Electronic phase separation: recent progress in the old problem.

2021 
We consider the nanoscale electronic phase separation in a wide class of different materials, mostly in strongly correlated electron systems. The phase separation turns out to be quite ubiquitous manifesting itself in different situations, where the itineracy of charge carriers competes with their tendency toward localization. The latter is often related to some specific type of magnetic ordering, e.g. antiferromagnetic in manganites and low-spin states in cobaltites.
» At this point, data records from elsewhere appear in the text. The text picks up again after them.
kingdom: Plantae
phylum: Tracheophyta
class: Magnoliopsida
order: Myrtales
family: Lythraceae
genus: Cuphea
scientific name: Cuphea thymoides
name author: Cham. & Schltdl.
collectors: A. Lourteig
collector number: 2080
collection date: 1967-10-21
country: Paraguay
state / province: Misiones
The interplay between the localization-induced lowering of potential energy and metallicity (which provides the gain in the kinetic energy) favors an inhomogeneous ground state such as nanoscale ferromagnetic droplets in an antiferromagnetic insulating background. The present review article deals with the advances in the subject of electronic phase separation and formation of different types of nanoscale ferromagnetic (FM) metallic droplets (FM polarons or ferrons) in antiferromagnetically ordered (AFM), charge-ordered (CO), or orbitally-ordered (OO) insulating matrices, as well as the colossal magnetoresistance (CMR) effect and tunneling electron transport in the nonmetallic phase-separated state of complex magnetic oxides. It also touches upon the compounds with spin-state transitions, inhomogeneous phase-separated state in strongly correlated multiband systems, and electron polaron effect. A special, attention is paid to the systems with the imperfect Fermi surface nesting such as chromium alloys, iron-based pnictides, and AA stacked graphene bilayers.